Debatte ist lanciert

Trotz der Niederlage "fühlen sich die Initiatoren des Grundeinkommens als Sieger und sprachen von einem sensationellen Erfolg", ist auf "Spiegel" zu lesen. "Denn ihnen ging es nicht in erster Linie um die Mehrheit in dieser Abstimmung, sondern vor allem darum, in der breiten Öffentlichkeit eine Diskussion über das Thema Grundeinkommen zu entfachen - und damit die traditionelle Verknüpfung von Erwerbsarbeit und Einkommen in Frage zu stellen."

Für "El Clarín" aus Argentinien hat die Abstimmung zu einer intensiven Debatte in einem Land geführt, "in dem der Wert der Arbeit verehrt und versucht wird, Ungleichheit zu mildern". Ähnlich der spanische El País: Trotz Niederlage schaffte es die Vorlage, "eine unangenehme Debatte über die Zukunft der Arbeit in einer Zeit der zunehmenden Automatisierung zu erzeugen".

Auch für "The Independent" aus Grossbritannien bedeutet die Ablehnung des allgemeinen Grundeinkommens "noch nicht das Ende dieser Idee in Europa".

Und für den amerikanischen "Wall Street Journal" war diese Abstimmung wichtig, "weil eine Idee, die in den letzten Jahren unter Ökonomen in Europa und den USA viel diskutiert wurde, so grosse Beachtung gefunden hat".

Die japanische Wirtschaftszeitung "Nikkei" kommt auf das Thema direkte Demokratie zu sprechen.

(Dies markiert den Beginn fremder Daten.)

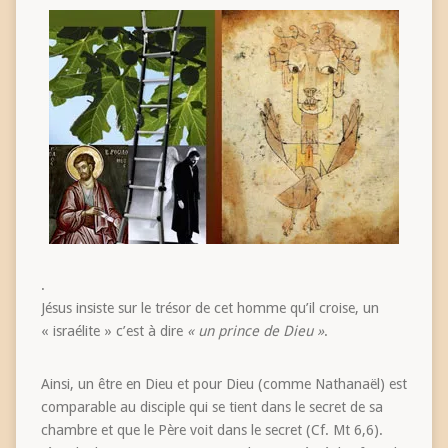
.
Jésus insiste sur le trésor de cet homme qu’il croise, un
« israélite » c’est à dire
« un prince de Dieu »
.
Ainsi, un être en Dieu et pour Dieu (comme Nathanaël) est
comparable au disciple qui se tient dans le secret de sa
chambre et que le Père voit dans le secret (Cf. Mt 6,6).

Sie hob insbesondere hervor, dass man in der Schweiz mit 100'000 gesammelten Unterschriften eine Initiative lancieren und so eine öffentliche Debatte auslösen könne. "Beim bedingungslosen Grundeinkommen ist es vor allem darum gegangen, über die Idee zu diskutieren, und weniger darum, diese auch umzusetzen."

Sorge um Arbeitsplätze

"Nicht nur in der Schweiz, in vielen Ländern Europas sind Debatten über die Gesellschaft der Zukunft sowie mögliche Grundeinkommen längst im Gange", schreibt die "Krone" aus Österreich. In den Niederlanden und Finnland soll demnächst sogar mit staatlich geförderten Pilotprogrammen für Grundeinkommen experimentiert werden. Denn eine aktuelle WEF-Studie warnt, so die Zeitung: "Die vierte industrielle Revolution wird in den wichtigsten entwickelten und aufstrebenden Volkswirtschaften rund sieben Millionen herkömmliche Arbeitsplätze überflüssig machen - während sie zugleich nur zwei Millionen Stellen mit neuem Anforderungsprofil schafft."

Bei der gegenwärtigen Diskussion in der Schweiz und anderswo sei es nicht nur um die Verteilung von Reichtum gegangen, schreibt die "New York Times". "Es ging auch darum, ob moderne Gesellschaften weiterhin Arbeitsplätze kreieren können, wenn gleichzeitig technologische Fortschritte wie Fabrikroboter und führerlose Lastwagen vorangetrieben werden".

Eine Sorge, die auch die kommunistische Tageszeitung "Il Manifesto" umtreibt. Das Blatt erinnert daran, wie die Einführung eines Grundeinkommens, eines "marxistischen Traums", allenfalls dazu beitragen könnte, "das Problem der Arbeitsplätze zu lösen, die wegen der zunehmenden Automatisierung und Robotisierung vor drastischem Abbau stehen".

Finanzierbarkeit

Die wichtigsten Medien in Frankreich sind alles andere als erstaunt über die massive Ablehnung der Initiative über ein bedingungsloses Grundeinkommen. "Die Regierung und fast alle politischen Parteien lehnten dieses utopische und teure Projekt ab", meint "La Libération".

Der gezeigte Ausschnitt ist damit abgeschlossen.